I don’t normally do personals, but I need to get stuff out right now.
> My mom has been really sick. Called into work a couple times - doctors notes and everything. Tells me she got fired today from work and is really shaken up over it. shes never been fired before. Miles away and I can’t hug her.
> Just selfishly spent money on myself for luxury items (new desk). feel guilty.
> brother going to court and most likely a detention center because of straight Fs again. He might run for a month until hes 18 if that happens. Dosent want to be transferred to jail.
> Sister is pregnant, husband dissapeared overnight. Just got evicted from house. found refuge with old X. Cant come back to utah or kid will be taken away.
> Meanwhile Dad doing abso-fucking-loutley nothing. Which is nothing new. he can’t handle things. Which I think is some mental anxiety disorder that was never adressed, I can accept that, and im a lot more understanding about him now, but for the love of god he dosent even try to do anything to help to the point he just pretends it dosent exist and will just magically work out.
> classes stressful this semester. Caused panic attack to talk to teacher about withdrawing from a classe that caused most stress. But class is my lifeline right now and I’m desperately clinging to the rest of them.
>OCD flares up because of stress. ritual cleaning. checking. pacing in patterns. picking at the hairs trapped under my skin with sewing needles and tweezers until they bleed. But the worst is seeing my mom become sick and die on her deathbed and I can be there. Seing it over and over in every way imaginable in every pristine detail. Seeing my brother get beat to near death in DT where no one can help him. Imagining me taking golf clubs and bashing in my stupid neighbors windows because she keeps me up at night…

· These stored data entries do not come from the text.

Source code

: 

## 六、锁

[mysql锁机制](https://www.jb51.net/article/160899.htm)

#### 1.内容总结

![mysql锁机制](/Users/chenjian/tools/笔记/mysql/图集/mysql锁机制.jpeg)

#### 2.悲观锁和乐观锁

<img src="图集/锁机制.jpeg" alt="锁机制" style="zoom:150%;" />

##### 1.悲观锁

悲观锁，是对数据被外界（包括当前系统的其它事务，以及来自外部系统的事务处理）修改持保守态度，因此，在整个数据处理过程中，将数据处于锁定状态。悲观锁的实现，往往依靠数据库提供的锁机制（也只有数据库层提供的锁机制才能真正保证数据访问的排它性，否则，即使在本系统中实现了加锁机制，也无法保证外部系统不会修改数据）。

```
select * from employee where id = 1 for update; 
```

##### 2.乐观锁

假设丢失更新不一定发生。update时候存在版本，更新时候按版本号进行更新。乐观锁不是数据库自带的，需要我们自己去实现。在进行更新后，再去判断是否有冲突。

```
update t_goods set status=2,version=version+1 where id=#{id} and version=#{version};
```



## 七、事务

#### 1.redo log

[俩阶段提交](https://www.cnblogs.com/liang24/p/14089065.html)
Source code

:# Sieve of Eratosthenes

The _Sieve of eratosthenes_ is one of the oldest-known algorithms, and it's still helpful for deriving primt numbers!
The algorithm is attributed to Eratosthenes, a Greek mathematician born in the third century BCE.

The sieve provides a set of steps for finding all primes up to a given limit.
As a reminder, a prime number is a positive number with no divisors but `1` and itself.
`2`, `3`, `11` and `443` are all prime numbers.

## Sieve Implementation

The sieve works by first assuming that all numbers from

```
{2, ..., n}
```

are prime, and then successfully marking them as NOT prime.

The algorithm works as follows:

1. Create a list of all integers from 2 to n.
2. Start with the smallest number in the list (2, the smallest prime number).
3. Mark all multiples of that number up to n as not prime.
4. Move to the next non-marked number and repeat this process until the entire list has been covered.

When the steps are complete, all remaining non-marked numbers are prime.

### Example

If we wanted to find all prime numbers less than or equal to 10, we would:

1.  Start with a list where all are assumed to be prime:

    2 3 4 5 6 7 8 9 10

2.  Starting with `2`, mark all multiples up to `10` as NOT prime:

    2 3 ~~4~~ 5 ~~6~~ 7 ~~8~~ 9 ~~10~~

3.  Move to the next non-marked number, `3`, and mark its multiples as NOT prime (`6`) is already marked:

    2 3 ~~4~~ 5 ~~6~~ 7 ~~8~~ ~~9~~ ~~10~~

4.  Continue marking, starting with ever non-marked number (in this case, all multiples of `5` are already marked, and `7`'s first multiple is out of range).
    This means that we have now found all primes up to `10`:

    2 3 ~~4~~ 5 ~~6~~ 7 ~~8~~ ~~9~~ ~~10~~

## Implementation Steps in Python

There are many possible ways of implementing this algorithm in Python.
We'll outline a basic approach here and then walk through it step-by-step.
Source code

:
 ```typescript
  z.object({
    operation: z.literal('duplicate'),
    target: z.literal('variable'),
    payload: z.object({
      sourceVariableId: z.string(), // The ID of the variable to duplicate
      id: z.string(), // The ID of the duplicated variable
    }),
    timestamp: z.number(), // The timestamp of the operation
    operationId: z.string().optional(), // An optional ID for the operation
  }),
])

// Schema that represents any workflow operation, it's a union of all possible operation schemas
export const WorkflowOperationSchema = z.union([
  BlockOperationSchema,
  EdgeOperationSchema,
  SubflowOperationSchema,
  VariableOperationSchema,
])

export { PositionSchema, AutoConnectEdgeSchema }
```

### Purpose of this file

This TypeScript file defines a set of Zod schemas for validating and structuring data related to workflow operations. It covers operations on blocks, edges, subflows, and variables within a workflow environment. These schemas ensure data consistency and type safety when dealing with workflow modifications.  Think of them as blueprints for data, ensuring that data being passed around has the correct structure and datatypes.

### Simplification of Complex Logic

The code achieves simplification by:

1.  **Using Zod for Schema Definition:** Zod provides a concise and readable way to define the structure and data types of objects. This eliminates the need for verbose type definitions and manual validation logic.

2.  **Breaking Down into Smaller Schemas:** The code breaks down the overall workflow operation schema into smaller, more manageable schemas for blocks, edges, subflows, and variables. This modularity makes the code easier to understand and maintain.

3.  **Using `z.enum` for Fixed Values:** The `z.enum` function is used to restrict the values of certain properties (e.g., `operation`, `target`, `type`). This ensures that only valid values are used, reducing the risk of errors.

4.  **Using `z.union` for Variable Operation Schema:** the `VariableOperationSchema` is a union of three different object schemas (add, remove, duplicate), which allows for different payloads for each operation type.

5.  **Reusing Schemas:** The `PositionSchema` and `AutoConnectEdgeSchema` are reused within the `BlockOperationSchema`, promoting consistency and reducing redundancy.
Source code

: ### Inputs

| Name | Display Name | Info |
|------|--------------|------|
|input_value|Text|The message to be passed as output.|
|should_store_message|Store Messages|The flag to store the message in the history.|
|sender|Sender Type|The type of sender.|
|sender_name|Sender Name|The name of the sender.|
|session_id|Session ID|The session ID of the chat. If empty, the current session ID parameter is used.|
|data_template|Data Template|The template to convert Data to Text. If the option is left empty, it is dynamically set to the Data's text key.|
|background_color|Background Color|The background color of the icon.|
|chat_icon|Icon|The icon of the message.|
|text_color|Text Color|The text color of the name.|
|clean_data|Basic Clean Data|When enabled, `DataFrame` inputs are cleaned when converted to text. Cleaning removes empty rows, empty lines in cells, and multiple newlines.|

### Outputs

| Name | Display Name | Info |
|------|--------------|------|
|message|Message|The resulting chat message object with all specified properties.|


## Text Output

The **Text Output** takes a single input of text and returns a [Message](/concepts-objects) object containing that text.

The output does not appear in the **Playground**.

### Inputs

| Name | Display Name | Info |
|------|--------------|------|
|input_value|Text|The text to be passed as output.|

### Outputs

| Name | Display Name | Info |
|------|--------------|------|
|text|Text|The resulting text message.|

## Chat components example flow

> Taking antibiotics for infection. Kills all good bacteria, now there are overgrown parasites eating my intestines so I have more antibiotics to take. Im 120lbs Made me unhealthily lose 15 lbs. Have mal absorption because of parasites. No appetite because of antibiotics.
> Doctors think I have an STD. Waiting on results from testing. (Which would have been contracted from the unwanted sexual action I received a year ago and didn’t have the balls to report and get properly tested.
> Want to be home to help pull my family back together. Cant go home. Need to be here so that I can get a good job. So I can ultimately be there for my family more. Need to take care of myself first.
> Ill be okay. I’m just dealing with a lot and needed to outlet for a moment. I have nothing to do but keep moving forward because I dont want to go back. I cant, I refuse to go back, unless its in a sense of “sankofa” but even then I won’t dwell too long on it.